Climate change is a real and pressing issue, but it can be hard to understand some of the abstract concepts involved. For instance, we’re constantly hearing about our carbon footprint and how important it is to reduce it.
But what even is it? Simply put, our carbon footprint measures the carbon dioxide we release into the atmosphere as a result of our lifestyles. Carbon dioxide (CO2) gets thrown around a lot in climate change conversations.
But it’s hard to visualise. It’s a gas, so it’s not something we can just close our eyes and picture easily. Especially when people start referring to its weight. We don’t really think of gases as “weighing” anything. Like anything else, gases have mass too, though. And that means they can be weighed.
But it’s hard to picture what a tonne of CO2 looks like. If you were asked what a tonne of Haribo look like, you’d probably be able to visualise it. The same is not necessarily true for carbon dioxide.
Still, there are ways to visualise this abstract concept. Let’s explore what a tonne of CO2 could look like in physical form so that we can have a better understanding and appreciation for just how much carbon dioxide human activities are releasing into the atmosphere.
A tonne of CO2 looks like…
So what does one tonne of CO2 look like? While Let’s get physical! A tonne of CO2 is essentially a sphere that’s about ten metres across.
Picture a big, red, double-decker bus. Now imagine a massive ball that’s about four times as wide and twice as tall. That, right there, is one tonne of CO2. Are you having trouble picturing it? Well, a former company called Carbon Visuals illustrated exactly what that might look like. You can find a copy of the image here.
The average carbon footprint per person in the UK is about 10 tonnes of CO2 per year. So, it’s likely that you are responsible for ten of these spheres. That’s a lot of double-decker buses to sustain one person for a year!
A tonne of CO2 also looks like 500 fire extinguishers filled with pure CO2. That’s right. Imagine 500 fire extinguishers neatly stacked together at the fire station. That’s a tonne of CO2 right there.
If CO2 was a cute, fluffy animal on the verge of extinction, a tonne of CO2 would be the equivalent in weight of around 10 giant pandas. Or 5 polar bears.
Alternatively, it would take 125 cubic metres of cola to equal one tonne of carbon dioxide! Now, bear in mind that one cubic metre is about 1,000 litres. That’s a lot of fizzy drinks! You’d need to drink 3,003 cans of cola if you wanted to drink the equivalent of one tonne of carbon dioxide.
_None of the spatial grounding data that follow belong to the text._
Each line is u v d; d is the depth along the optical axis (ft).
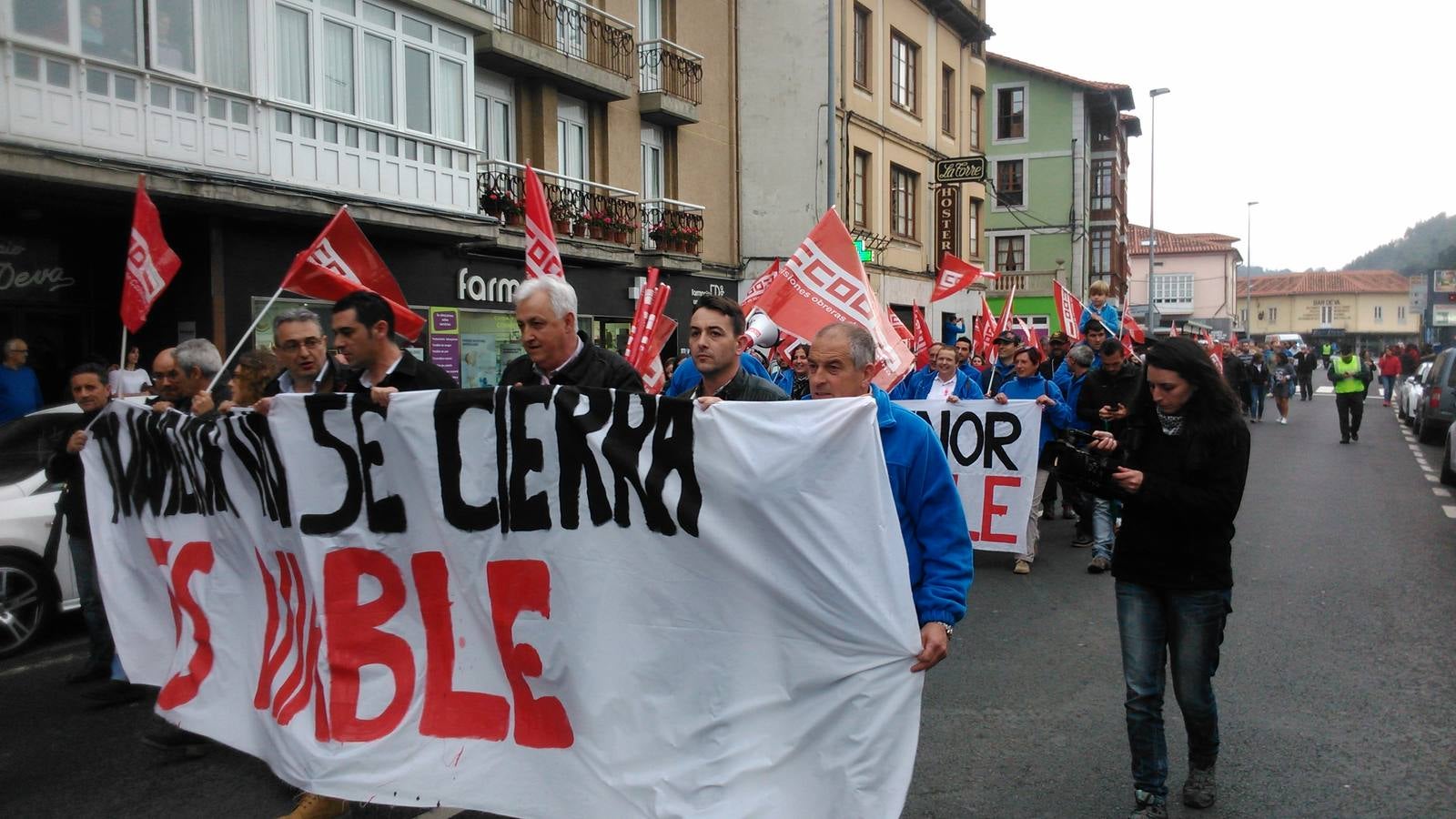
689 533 10.84
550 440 11.63
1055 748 15.64
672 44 67.36
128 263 18.65
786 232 78.07
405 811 13.60
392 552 12.57
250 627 14.24
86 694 18.42
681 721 10.80
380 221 45.06
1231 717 16.79
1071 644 20.98
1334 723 16.42
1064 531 34.60
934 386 29.86
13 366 33.42
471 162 50.34
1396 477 48.37
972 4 108.58
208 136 38.52
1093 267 158.40
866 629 10.08
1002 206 143.13
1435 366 67.26
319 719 12.72
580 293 62.03
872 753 10.00
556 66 57.31
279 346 15.84
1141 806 12.93
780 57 77.92
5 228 38.60
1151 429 12.97
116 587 16.31
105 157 35.09
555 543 11.57
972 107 110.73
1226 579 12.60
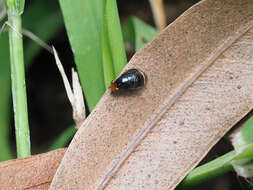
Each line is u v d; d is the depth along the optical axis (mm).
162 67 130
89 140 128
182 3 208
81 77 142
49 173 130
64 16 143
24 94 138
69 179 127
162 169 127
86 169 127
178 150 127
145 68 130
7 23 137
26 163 129
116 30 137
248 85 128
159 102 128
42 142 209
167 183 126
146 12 214
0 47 171
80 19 143
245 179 140
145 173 127
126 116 129
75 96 136
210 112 128
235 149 128
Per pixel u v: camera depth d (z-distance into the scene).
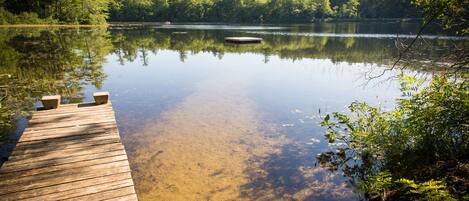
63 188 3.62
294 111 7.98
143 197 4.11
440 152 4.39
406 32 32.25
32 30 31.25
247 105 8.48
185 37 30.08
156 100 8.88
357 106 6.31
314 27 47.72
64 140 5.00
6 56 15.32
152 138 6.07
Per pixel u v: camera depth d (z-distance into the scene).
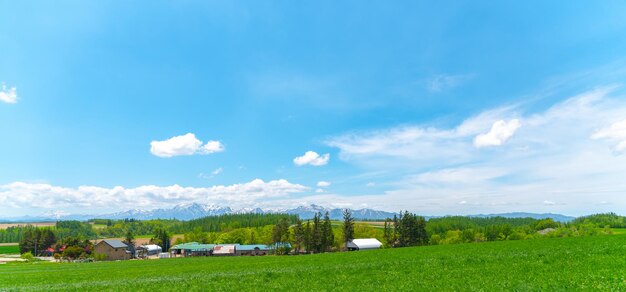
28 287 39.09
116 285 36.09
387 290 23.83
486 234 167.00
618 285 19.50
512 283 22.59
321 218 141.50
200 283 34.22
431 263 38.53
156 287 32.91
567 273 24.75
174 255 168.50
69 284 40.03
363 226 175.62
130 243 179.50
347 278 31.16
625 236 64.00
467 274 28.48
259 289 28.05
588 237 69.81
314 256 73.88
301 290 26.22
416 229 138.75
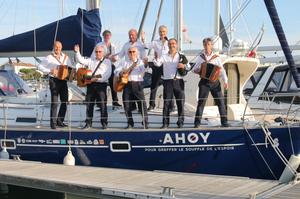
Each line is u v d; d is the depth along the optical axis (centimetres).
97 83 718
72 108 798
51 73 731
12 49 834
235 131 655
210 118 713
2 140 759
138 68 707
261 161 651
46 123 774
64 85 743
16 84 938
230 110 746
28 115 787
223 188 579
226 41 1323
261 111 930
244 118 687
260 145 647
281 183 605
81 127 739
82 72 714
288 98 1122
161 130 679
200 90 681
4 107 766
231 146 657
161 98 771
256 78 1231
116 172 660
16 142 750
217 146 661
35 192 711
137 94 705
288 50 637
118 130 696
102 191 579
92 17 828
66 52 820
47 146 731
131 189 573
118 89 705
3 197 719
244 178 634
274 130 641
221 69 690
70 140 718
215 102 718
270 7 634
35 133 737
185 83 763
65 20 825
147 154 687
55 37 818
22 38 830
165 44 748
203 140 665
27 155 746
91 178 626
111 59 776
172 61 699
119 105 784
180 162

How Zixty can help you reduce your carbon footprint
Here at Zixty, we like to do our bit for the planet too. So if you’re in the market for temporary car insurance, and you want to reduce your carbon footprint, you’ve come to the right place!
You can take out our super-flexible, climate-conscious car insurance in minutes. And we can cover you for anywhere between an hour to a few weeks.
But that’s not even the best bit! If you enable Zixty Miles, we’ll plant a tree every time you take out car insurance with us. Think about it – you need to plant like, 50 trees for every tonne of CO2 you emit. Every tree planted on your behalf has got to be a win, right? We think so anyway.
But we don’t just plant one measly tree and call it a day. We also carbon-offset your journeys by up to 100 miles a day. And we offer suggestions on how to improve your driving so you can become a carbon-negative driver when you drive with Zixty.
We can’t all give up driving. But that doesn’t mean you can’t do your best to lower your carbon footprint anyway. That’s where Zixty comes in.
What’s a tonne of CO2 in the grand scheme of things?
When it comes to climate change, all sorts of jargon gets thrown around. And sometimes it’s hard to understand our actual impact on the planet. Saying our carbon footprint is 10 tonnes of CO2 a year is a bit abstract. What does it even mean?
Once we begin illustrating it in terms we can understand, we can start to tackle our footprint in meaningful ways. And there are many ways to visualise the weight of a tonne of CO2. We’ve explored just some of them here.
Whether you want your CO2 expressed in fluffy pandas or cans of cola, there is a way to visualise this gas that is wreaking havoc on our environment. The excess amount of this gas heats up our planet, causing climate change. And in the last 200 years, we’ve increased the atmosphere’s carbon dioxide by 50%.
So while it’s helpful to visualise the weight of this gas in terms we understand, it’s also a good idea to tackle our own carbon footprint. If we all make small changes in our everyday lives, it can have a big impact on the environment in the long-term.